6. Limitations and Trade-offs

  • Dependence on language-only LLMs for data cleaning/synthesis
  • While no VLMs are used for supervision, the pipelines do use closed LLMs (e.g., Claude 3.5 Sonnet, GPT‑4o‑mini) for code generation and caption post-processing (§F PixMo-Docs; §3 PixMo-Cap). This keeps supervision non-VLM but is not “fully open tooling.” The paper argues open LLMs can replace these as they improve (Related Work §H).
  • Reasoning gaps and NLP regression
  • Advanced reasoning: MMMU/MathVista results lag stronger proprietary models (Table 1; §5).
  • Text-only benchmarks: Multimodal SFT reduces the base LLM’s text-only performance (Table 13), though adding text-only SFT (Tulu 3) partly restores it—especially with 10% down-sampling—while maintaining multimodal performance.
  • Sensitivity to resolution mismatch for pointing/counting
  • Counting accuracy drops when the number of test crops differs from training (Table 12). A short high-res SFT fixes this but adds extra steps to deployment.
  • OCR/document understanding not best-in-class
  • Even though Molmo is strong, Qwen2‑VL models sometimes lead on OCR-heavy tasks (Table 1).
  • Compute cost
  • Training the largest model requires thousands of H100 GPU-hours (Table 8). While competitive for a frontier open system, this is still a significant barrier for many labs.
  • Dataset characteristics and coverage
  • PixMo‑Clocks generalizes well to wild clocks but still trails specialized systems (Table 10); more real clock faces may close the gap (§D).
  • Although “audio receipts” mitigate plagiarism from VLMs, quality and coverage still depend on annotator behavior and the curated source imagery.

7. Implications and Future Directions

  • How this changes the landscape
  • Demonstrates that frontier-level VLMs can be trained with open, non-distilled data. This breaks the previous reliance on closed VLM labelers and provides a reproducible baseline and ablation map (Figures 1–5; Tables 1–4, 15).
  • Positions pointing as a practical output modality, not just a research curiosity—enabling agentic applications (robotics, UI automation) where “where” matters as much as “what” (§3 PixMo‑Points; §4).
  • Follow-up research enabled
  • Data: Expand PixMo-Points to richer expressions, more fine-grained temporal grounding (video), and UI-specific ontologies; broaden PixMo‑Docs with more realistic renderings and noisy capture conditions.
  • Modeling: Integrate cross-attention backbones to maintain text-only performance (Related Work §H), or hybridize with the current connector approach; investigate learned crop policies or deformable token pyramids to reduce inference cost.
  • Training: Explore curriculum schedules that emphasize reasoning (MMMU/MathVista) without sacrificing perception; combine high-res SFT with test-time adaptation for robust resolution shifts.
  • Evaluation: Standardize open evaluation recipes (prompts, style tags, crop counts) to reduce 10% swings noted across settings (§5).
  • Practical applications
  • Visual assistants with reliable fine-grained grounding and counting (retail audits, inventory, traffic analysis).
  • Document-heavy workflows (forms, charts, diagrams) with OCR-free reasoning using render-aware training (PixMo‑Docs).
  • Agentic control with pointing for mobile/desktop automation; the AndroidControl performance (low-level 88.7% / high-level 69.0%) shows feasibility (§5 summary).
  • Accessibility features (point-to-explain) and education (visual explanations).

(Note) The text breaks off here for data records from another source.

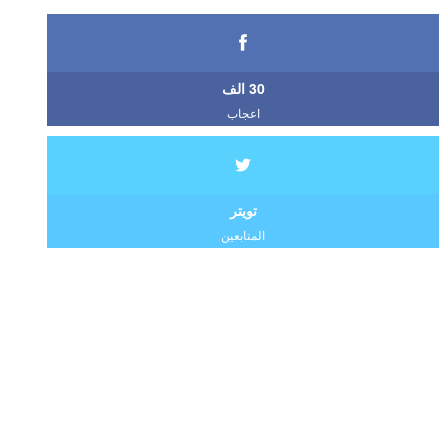
30 الف
اعجاب
تويتر
المتابعين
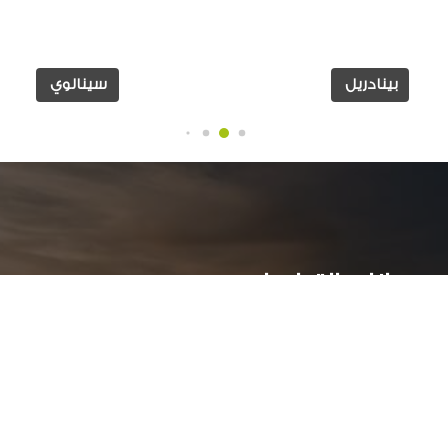
بينادريل
سينالوي
بيانات التواصل:
ر
عمارات جراند بيلدلينج ( أ )- الدور الاول - سموحة جرين بلازا
الأسكندرية, مصر
034244251 002
أوقات العمل:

Representative headline result (Table 1; §5):
“Our best-in-class Molmo-72B model … ranks second by human preference, just behind GPT‑4o,” and “outperforms … Gemini 1.5 Pro and Flash, and Claude 3.5 Sonnet.”

Counting via pointing (Table 4a):
“point then count” (chain-of-thought) achieves 89.4% on CountBenchQA and 86.3% on PixMo‑Count val vs 87.9%/80.2% for “count only”.

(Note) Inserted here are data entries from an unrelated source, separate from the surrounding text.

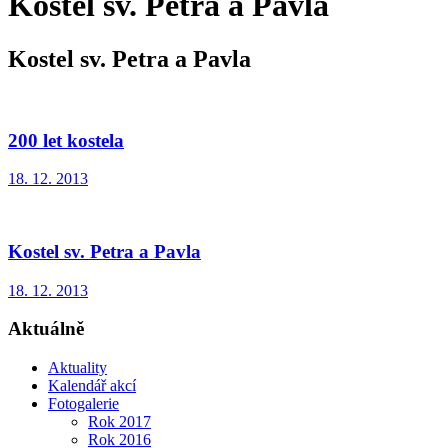
Kostel sv. Petra a Pavla
Kostel sv. Petra a Pavla
200 let kostela
18. 12. 2013
Kostel sv. Petra a Pavla
18. 12. 2013
Aktuálně
Aktuality
Kalendář akcí
Fotogalerie
Rok 2017
Rok 2016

Pre-training design (Table 2d, 2e):
Overlapping crops (+1.2 to 11‑avg vs non-overlap) and length-conditioned captioning (+0.7 to 11‑avg vs no conditioning) are both important.

In sum, Molmo+PixMo contribute an open, end-to-end path to strong VLMs; introduce practical innovations (pointing, overlapping crops, length-conditioned captioning); and supply detailed ablations that clarify which modeling/data choices matter. The system is not yet the strongest on advanced reasoning or pure text benchmarks, but it substantially advances openness, capability, and reproducibility in multimodal modeling.